En profondeur, "Homunculus" est un récit structuré à l'échelle des 15 tomes se dévorant rapidement, et ne révélant sa saveur qu'à condition d'y réfléchir.
Hidéo Yamamoto a conçu son récit pour qu'il se lise tout seul et rapidement, avec quelques passages chocs pour capter l'attention du lecteur. Ce dernier ne peut capter la densité narrative que s'il prend le temps de s'interroger sur ses réactions aux actes et aux sentiments des personnages.
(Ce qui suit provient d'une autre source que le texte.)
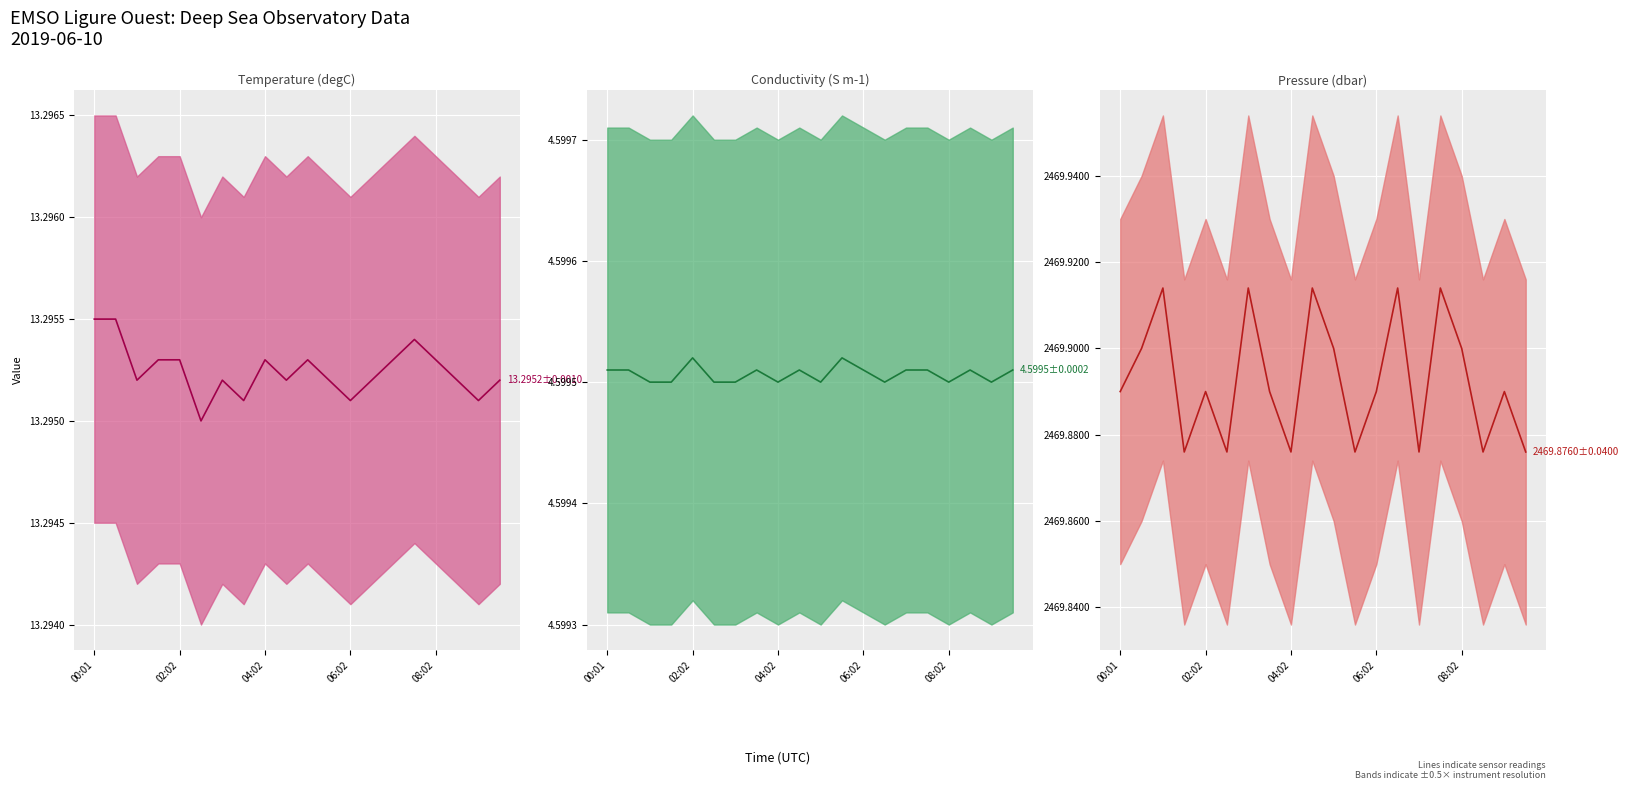

At how many categories does at least one series exceed 1976?

20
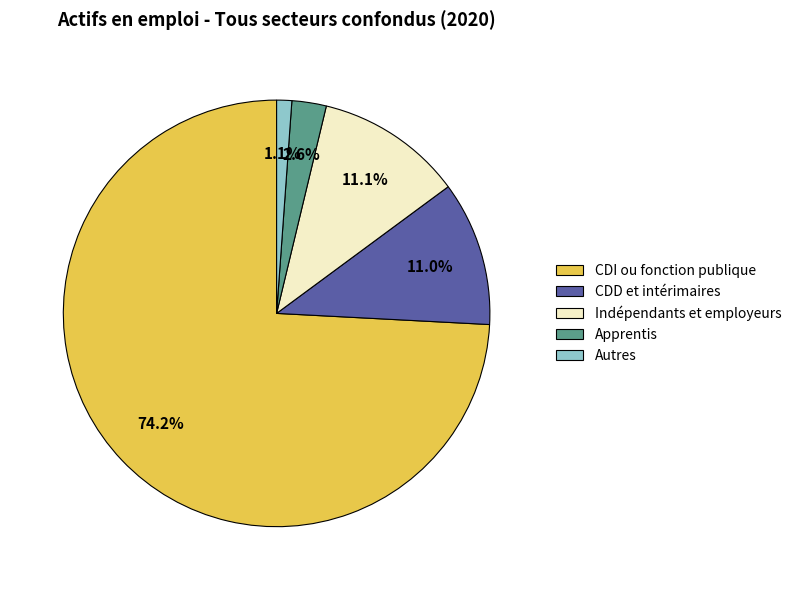

How many slices are in this pie chart?

5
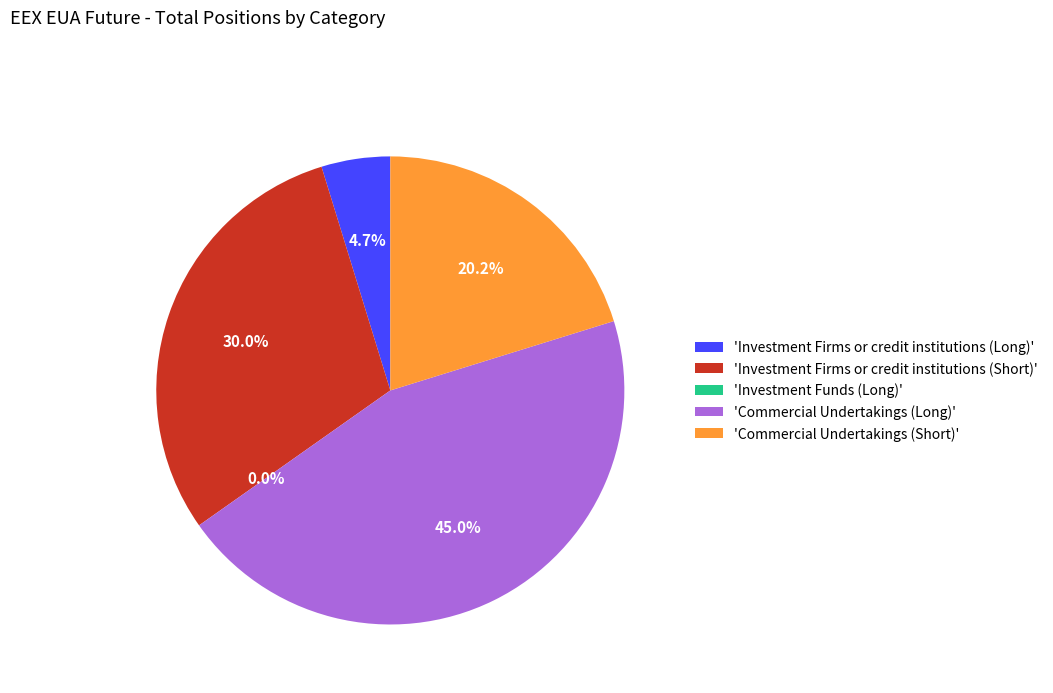

Between Investment Firms or credit institutions (Short) and Commercial Undertakings (Long), which is larger?

Commercial Undertakings (Long)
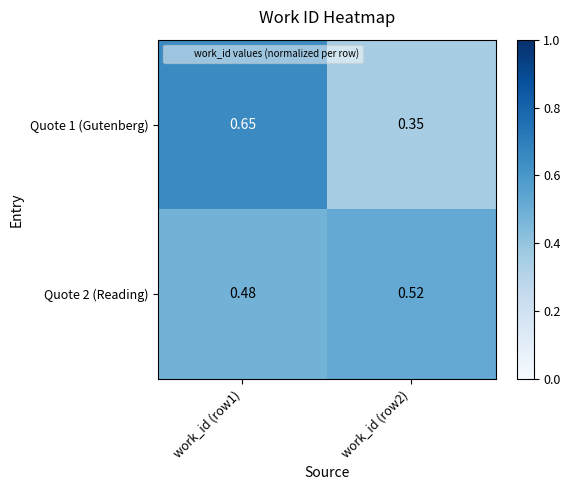

What is the difference between the highest and lowest values at work_id (row2)?

0.2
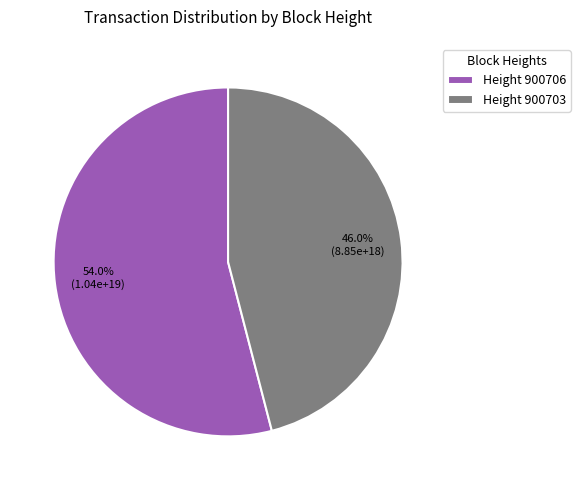

How many slices are in this pie chart?

2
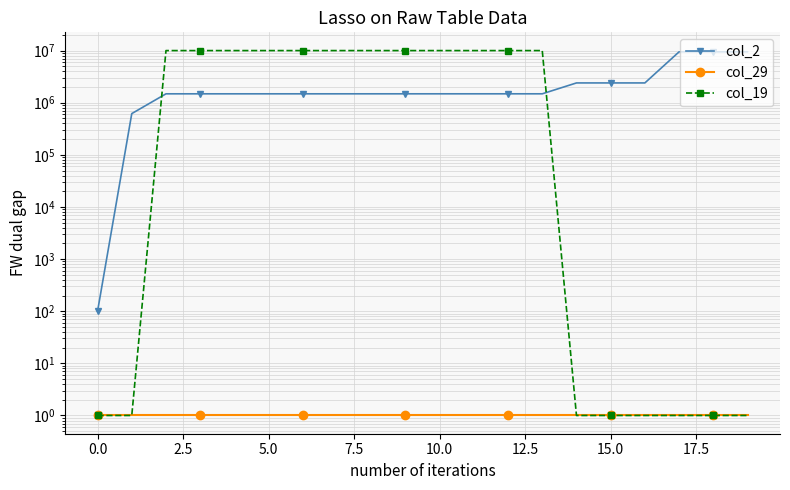

What position from the right is 17?

3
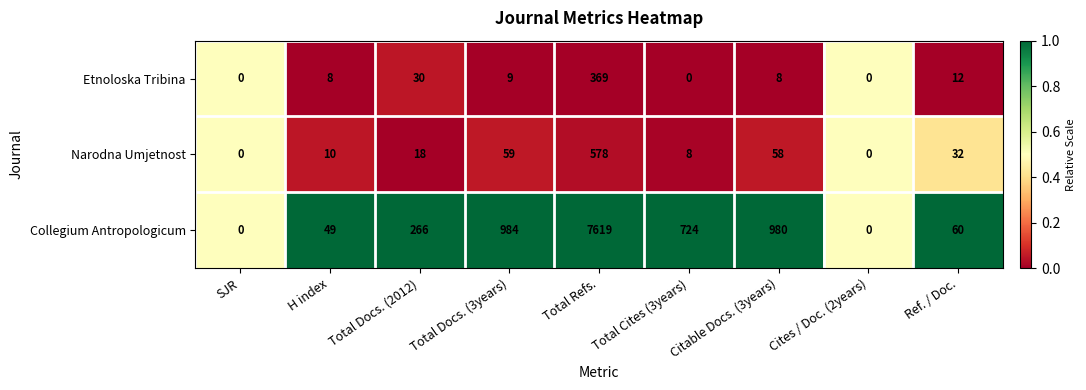

What is the total value across all series at Citable Docs. (3years)?

1046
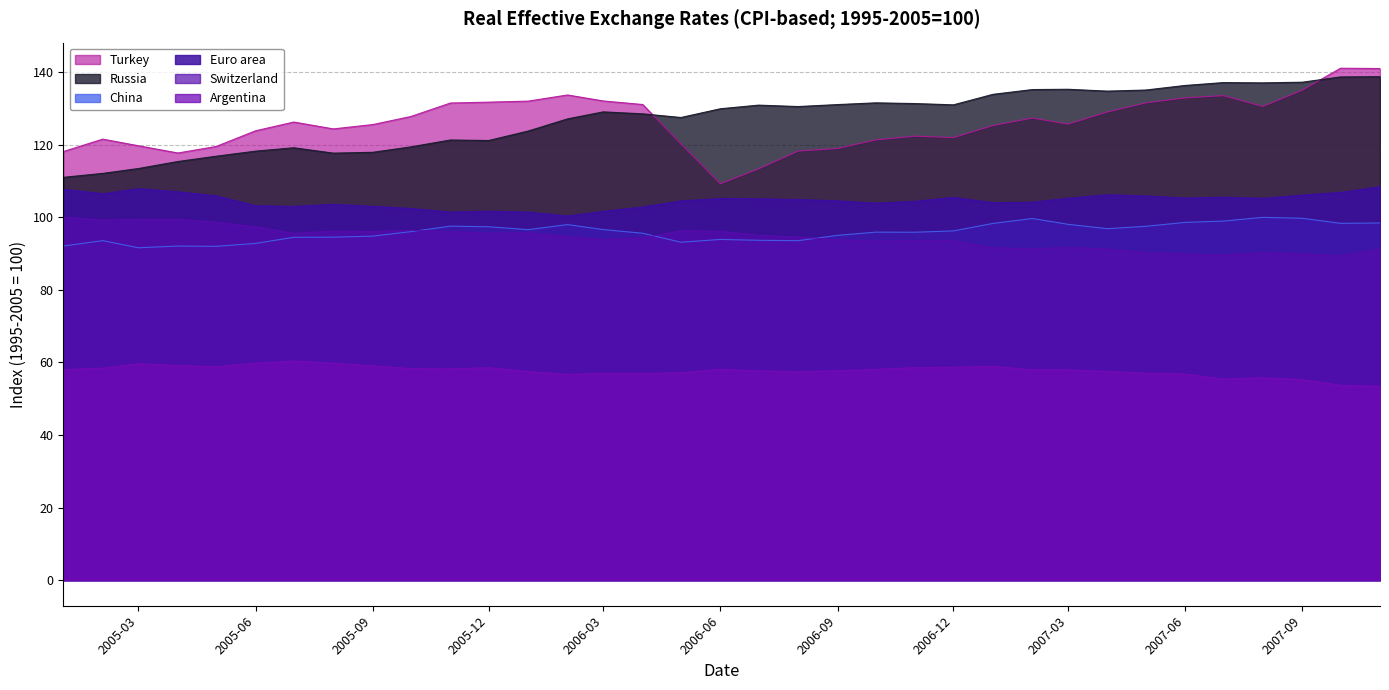

The Switzerland series shows 135.7 at 2006-12. True or false?

False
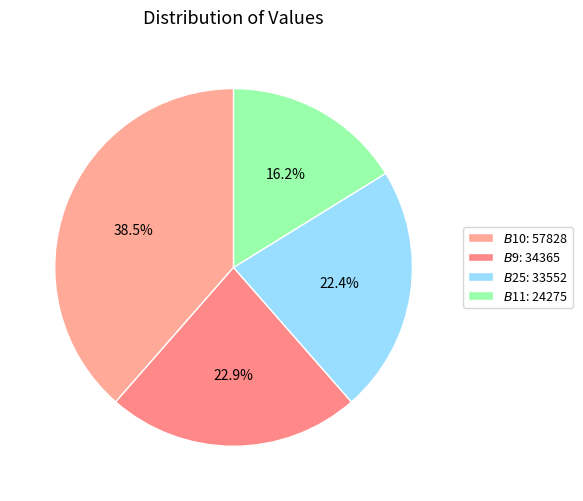

How many segments does this pie chart have?

4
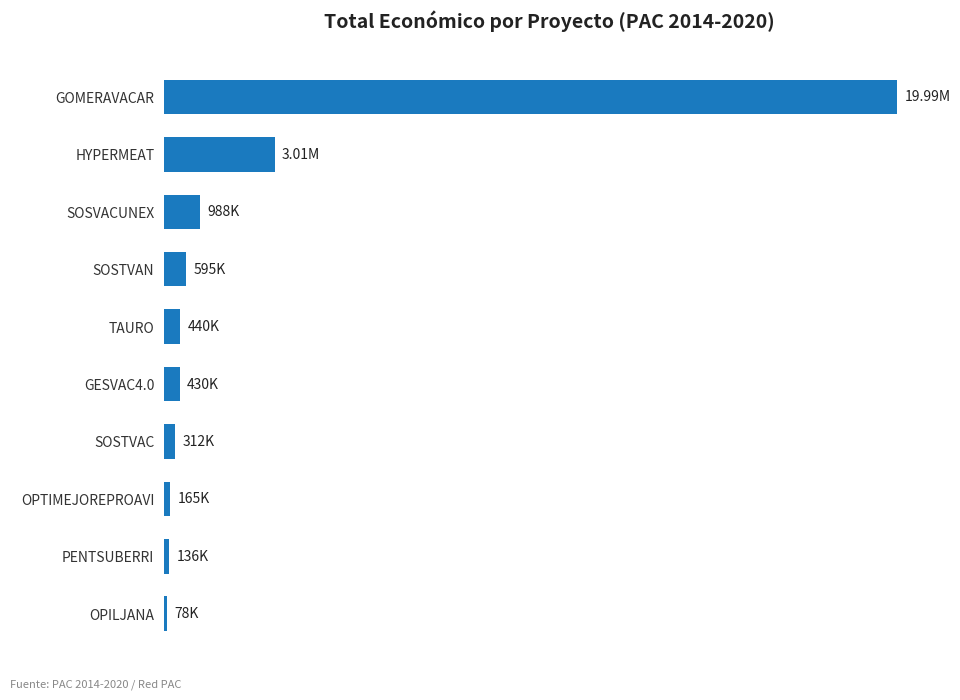

Are the bars horizontal?

Yes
Pourquoi ressentir un tel dégout ou un tel mépris ? En quoi le comportement de ce personnage me dérange ? En quoi il remet en cause mes propres certitudes, mon confort psychologique ? Qu'est-ce qui me fait me sentir supérieur à Musumu Nakoshi ?
Une fois que ces questions trottent dans la tête du lecteur, il se trouve confronté à des interrogations peu confortables. Voilà 10 ans, 20 ans que j'exerce le même métier, suis-je en train de construire quelque chose qui en vaut la peine ? Je ne supporte pas tel collègue ou telle connaissance parce qu'il s'habille mal, parce que sa manière de se gratter le nez me déplaît. Qu'est-ce que ma réaction m'apprend sur moi-même ? Quelle sorte de valeur met-elle à jour ?
Sans aucun doute, ces 2.500 pages ont constitué un voyage exceptionnel et d'une rare honnêteté. Certes il comporte des défauts, et l'utilisation du concept d'homunculus sensitif ne correspond pas à la définition admise par les neurosciences. Ce sont de maigres défauts, mis en regard d'un roman d'une telle ampleur, d'une telle richesse, d'une telle intelligence, bénéficiant d'une science de la narration graphique, allant jusqu'à donner un petit goût de tourisme à certaines séquences, tout en montrant l'universalité de la condition humaine.